Dalam Daulah Islam, pajak bukan merupakan sumber pemasukan negara. Bahkan, dalam Daulah Islam, pemungutan pajak dilarang kecuali pada kondisi tertentu, yaitu ketika ada kebutuhan rakyat yang mendesak sedangkan pada saat itu baitul maal kosong. Pemungutan pajak pun hanya diterapkan pada orang yang mampu dan dalam waktu yang terbatas sesuai dengan kebutuhan negara, bukan terus-menerus.
Daulah Islam adalah negara yang kaya.
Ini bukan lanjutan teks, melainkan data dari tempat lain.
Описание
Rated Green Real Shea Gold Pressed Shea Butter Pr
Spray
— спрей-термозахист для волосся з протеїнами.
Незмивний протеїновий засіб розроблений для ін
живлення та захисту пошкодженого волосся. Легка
Terbukti selama 1300 tahun lamanya Islam diadopsi sebagai ideologi oleh khilafah Islamiah, perekonomiannya berkembang dengan pesat. Pada saat itu, masyarakat hidup sejahtera dan diperlakukan dengan adil oleh negara.
Dalam Islam, negara mempunyai berbagai macam sumber pemasukan. Di antaranya, ghanimah (harta rampasan perang), fa’i (harta yang diperoleh dari non muslim dengan cara damai tanpa peperangan), jizyah (hak yang diberikan Allah kepada kaum muslimin dari orang-orang kafir sebagai tanda tunduknya mereka kepada Islam), kemudian hasil tambang, laut, dan juga hutan serta sumber lainnya. Jadi, pajak bukanlah sumber pemasukan negara dalam Daulah Islam.